Mas enquanto falava, Leonardo sentiu um peso em seu peito. A ideia de Clara como uma mera peça em um jogo o incomodava cada vez mais. Ele se lembrava do beijo na chuva, da doçura em seus olhos, da força que ela demonstrava. Ele não queria mais machucá-la.

Mais tarde naquele dia, Clara decidiu explorar os jardins da mansão, buscando um pouco de paz. Ela caminhava entre as roseiras perfumadas, a mente divagando, quando ouviu vozes vindas de um recanto isolado, perto de um lago. Curiosa, ela se aproximou cautelosamente. Escondida atrás de uma sebe florida, viu Armando e Dona Aurora conversando, a voz dela embargada.

"Armando, eu não aguento mais viver com essa mentira!", Dona Aurora dizia, as lágrimas escorrendo pelo rosto. "O que você fez… foi cruel. Você destruiu a família do meu irmão por causa de dinheiro!"

Armando a repreendeu em voz baixa. "Tenha cuidado com o que diz, Aurora. O passado deve permanecer enterrado. E o que eu fiz foi necessário para garantir o futuro desta família. O dinheiro é o que nos mantém de pé."

"Dinheiro não vale mais que a felicidade!", ela soluçou. "Você tirou tudo de Clara, Armando! Você tirou os pais dela, a empresa deles… e agora a força a se casar com o seu filho para cobrir seus próprios rastros!"

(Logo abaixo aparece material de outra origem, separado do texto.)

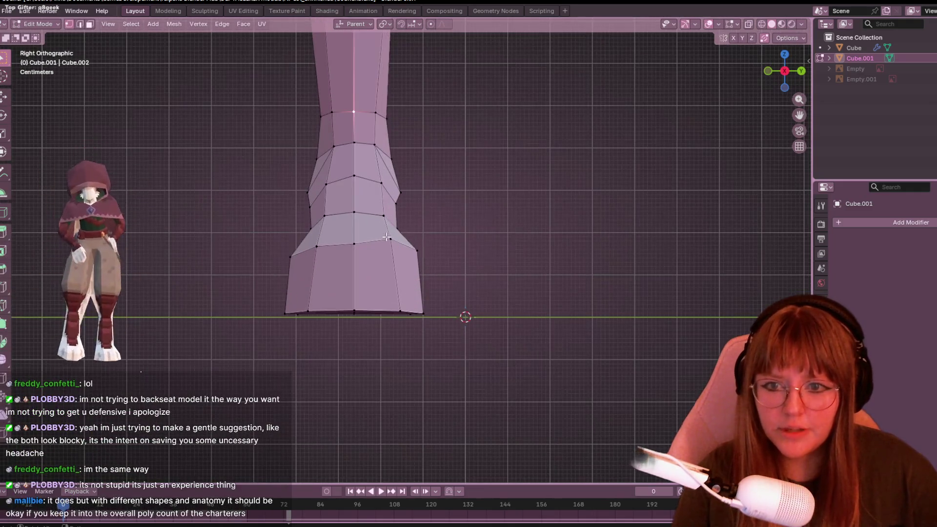
pyautogui.press('shift+v')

Clara ouviu as palavras de Dona Aurora com o coração disparado. As peças começaram a se encaixar de forma aterrorizante. A emboscada, o casamento forçado, o interesse de Armando em seu controle… tudo parecia ter uma origem sombria. Ela percebeu que o homem que a obrigara a se casar com Leonardo, o homem que a ameaçara, era o mesmo homem que destruíra a família de sua mãe. O passado, que ela acreditava esquecido, estava ali, queimando em chamas diante dela. Clara sentiu um misto de raiva e desespero. Ela não era apenas uma noiva relutante, era uma vítima de uma vingança antiga, de um crime que a afetava diretamente. E Leonardo, o homem que ela beijara na chuva, era filho do homem que a havia destruído.